After her husband’s death, Rhoda and her grandchildren were moved from Bell County to Fort Riggs in Bandera County with her sons, Brannick and James Monroe and their families.  When they decided to go to California she went with them.  Her grandson, William Monroe age 9, drove the Ox team that pulled her covered wagon to Trinidad Colorado where the family stopped.  Sometime in the late 1870’s, after her sons James Monroe and Brannick had moved their families to Arizona, her grandson William Carroll took his grandmother to Bell County Texas to live with her daughter Rhoda.  In the 1880 Census we find Rhoda in the home of her daughter Rhoda Riggs Copeland.

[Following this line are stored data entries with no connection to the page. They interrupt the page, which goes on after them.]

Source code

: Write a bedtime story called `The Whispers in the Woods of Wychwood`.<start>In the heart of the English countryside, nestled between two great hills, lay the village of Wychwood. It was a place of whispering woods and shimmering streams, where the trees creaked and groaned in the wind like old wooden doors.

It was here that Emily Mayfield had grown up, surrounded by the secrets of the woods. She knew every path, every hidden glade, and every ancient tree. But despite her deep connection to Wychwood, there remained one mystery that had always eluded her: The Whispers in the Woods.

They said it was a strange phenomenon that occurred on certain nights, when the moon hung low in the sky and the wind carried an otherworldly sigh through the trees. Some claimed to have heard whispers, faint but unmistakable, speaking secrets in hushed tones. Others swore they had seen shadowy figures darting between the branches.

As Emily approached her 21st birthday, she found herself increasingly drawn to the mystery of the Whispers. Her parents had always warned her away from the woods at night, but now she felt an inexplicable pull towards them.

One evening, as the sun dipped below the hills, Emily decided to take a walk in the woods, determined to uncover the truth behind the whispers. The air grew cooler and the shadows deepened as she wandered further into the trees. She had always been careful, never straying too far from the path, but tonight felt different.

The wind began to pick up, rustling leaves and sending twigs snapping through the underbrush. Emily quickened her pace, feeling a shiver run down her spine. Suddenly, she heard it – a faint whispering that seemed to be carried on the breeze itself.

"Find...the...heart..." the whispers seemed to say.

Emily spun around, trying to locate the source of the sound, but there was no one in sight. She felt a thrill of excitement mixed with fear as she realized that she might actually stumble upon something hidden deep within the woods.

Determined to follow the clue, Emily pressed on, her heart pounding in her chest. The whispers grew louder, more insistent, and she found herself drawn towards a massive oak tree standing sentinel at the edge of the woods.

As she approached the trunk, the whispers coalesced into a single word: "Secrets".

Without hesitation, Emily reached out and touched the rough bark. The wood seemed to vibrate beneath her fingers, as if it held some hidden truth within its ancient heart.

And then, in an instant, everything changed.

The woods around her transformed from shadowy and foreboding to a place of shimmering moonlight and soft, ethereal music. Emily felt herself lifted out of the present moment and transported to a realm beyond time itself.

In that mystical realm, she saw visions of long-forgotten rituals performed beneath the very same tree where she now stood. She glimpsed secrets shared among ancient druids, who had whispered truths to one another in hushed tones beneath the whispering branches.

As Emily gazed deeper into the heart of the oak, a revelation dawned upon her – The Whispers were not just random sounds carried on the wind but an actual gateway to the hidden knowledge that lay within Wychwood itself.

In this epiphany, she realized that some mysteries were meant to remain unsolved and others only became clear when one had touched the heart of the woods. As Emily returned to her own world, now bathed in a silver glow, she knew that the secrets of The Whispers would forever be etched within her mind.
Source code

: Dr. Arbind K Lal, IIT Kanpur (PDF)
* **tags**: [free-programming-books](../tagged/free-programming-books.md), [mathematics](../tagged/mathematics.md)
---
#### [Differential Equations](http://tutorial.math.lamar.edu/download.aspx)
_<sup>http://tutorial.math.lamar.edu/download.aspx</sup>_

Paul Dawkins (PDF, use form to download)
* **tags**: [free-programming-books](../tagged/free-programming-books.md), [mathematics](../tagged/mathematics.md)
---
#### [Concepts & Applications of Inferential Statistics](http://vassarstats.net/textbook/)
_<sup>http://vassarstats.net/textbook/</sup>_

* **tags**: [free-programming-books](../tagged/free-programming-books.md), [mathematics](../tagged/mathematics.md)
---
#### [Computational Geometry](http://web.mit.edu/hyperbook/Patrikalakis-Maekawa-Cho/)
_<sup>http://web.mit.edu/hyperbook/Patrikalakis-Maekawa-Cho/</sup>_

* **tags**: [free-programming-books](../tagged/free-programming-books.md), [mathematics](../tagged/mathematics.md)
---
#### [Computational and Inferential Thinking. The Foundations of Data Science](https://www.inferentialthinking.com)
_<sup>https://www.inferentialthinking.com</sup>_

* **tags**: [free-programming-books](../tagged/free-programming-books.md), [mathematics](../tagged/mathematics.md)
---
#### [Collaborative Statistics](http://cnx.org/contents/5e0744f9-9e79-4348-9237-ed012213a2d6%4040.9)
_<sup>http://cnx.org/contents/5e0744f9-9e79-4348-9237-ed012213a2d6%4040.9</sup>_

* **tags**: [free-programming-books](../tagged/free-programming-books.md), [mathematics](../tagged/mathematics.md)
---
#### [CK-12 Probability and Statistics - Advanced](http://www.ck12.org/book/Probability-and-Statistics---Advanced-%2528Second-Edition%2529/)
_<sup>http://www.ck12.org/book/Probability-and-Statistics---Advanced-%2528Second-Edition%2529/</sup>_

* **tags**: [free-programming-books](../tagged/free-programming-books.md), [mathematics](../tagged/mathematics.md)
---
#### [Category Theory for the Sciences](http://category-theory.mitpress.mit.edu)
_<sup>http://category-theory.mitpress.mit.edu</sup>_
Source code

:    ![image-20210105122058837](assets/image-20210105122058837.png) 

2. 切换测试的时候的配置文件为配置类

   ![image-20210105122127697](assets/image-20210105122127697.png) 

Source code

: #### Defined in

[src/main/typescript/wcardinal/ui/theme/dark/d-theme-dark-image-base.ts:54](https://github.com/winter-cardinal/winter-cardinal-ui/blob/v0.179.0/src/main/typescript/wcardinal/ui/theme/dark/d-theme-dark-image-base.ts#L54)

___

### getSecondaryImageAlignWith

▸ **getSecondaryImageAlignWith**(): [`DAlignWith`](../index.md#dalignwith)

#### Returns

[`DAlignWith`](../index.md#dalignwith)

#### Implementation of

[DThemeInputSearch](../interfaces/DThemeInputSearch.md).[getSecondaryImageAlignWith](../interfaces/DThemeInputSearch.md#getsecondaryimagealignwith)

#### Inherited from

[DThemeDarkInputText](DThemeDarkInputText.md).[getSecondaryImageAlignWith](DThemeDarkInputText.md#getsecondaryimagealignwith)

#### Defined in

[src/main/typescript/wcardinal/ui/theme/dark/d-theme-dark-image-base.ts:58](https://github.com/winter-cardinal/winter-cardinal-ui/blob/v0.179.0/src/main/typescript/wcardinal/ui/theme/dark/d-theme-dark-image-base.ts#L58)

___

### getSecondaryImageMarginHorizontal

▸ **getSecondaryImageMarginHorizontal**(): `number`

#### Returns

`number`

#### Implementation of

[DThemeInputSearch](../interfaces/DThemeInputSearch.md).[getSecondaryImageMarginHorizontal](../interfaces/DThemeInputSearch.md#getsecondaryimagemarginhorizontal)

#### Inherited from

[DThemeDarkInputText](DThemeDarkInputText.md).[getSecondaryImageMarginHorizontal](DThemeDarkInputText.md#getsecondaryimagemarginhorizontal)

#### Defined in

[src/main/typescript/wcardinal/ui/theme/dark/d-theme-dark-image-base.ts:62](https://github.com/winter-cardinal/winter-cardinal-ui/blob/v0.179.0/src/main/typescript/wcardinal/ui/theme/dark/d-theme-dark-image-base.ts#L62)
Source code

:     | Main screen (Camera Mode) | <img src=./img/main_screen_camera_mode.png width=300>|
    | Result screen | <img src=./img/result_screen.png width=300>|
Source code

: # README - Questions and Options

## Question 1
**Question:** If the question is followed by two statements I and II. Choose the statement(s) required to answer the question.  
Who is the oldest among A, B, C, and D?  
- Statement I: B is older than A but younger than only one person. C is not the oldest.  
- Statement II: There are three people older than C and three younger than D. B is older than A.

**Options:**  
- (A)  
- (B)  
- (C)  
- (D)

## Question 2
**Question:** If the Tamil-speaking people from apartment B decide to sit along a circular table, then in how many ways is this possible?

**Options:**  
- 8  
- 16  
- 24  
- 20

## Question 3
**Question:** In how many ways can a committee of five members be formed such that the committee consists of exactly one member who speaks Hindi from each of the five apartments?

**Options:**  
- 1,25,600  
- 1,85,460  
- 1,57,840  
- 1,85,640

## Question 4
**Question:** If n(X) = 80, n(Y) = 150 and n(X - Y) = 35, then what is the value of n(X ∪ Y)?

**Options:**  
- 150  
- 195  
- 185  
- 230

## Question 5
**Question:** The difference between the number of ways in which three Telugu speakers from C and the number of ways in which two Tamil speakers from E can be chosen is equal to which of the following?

[1] In 1800 the northern part of Georgia extended across the northern half of Alabama.  The southern half of Alabama was in Mississippi Territory, which was created in 1798.  Both northern and southern Alabama were considered Indian Lands. In 1802 Georgia ceded its land to present-day Alabama and Mississippi.  In 1804 this area was added to Mississippi Territory.  All of Alabama was Indian Lands.

The Federal Census was lost for all counties in 1800, 1810, and 1820.

[2] Copies of the letters from Thomas to his wife Rhoda were provided by Wilmer Lyons, descendant of Barney Kemp Riggs, son of Thomas and Rhoda Riggs.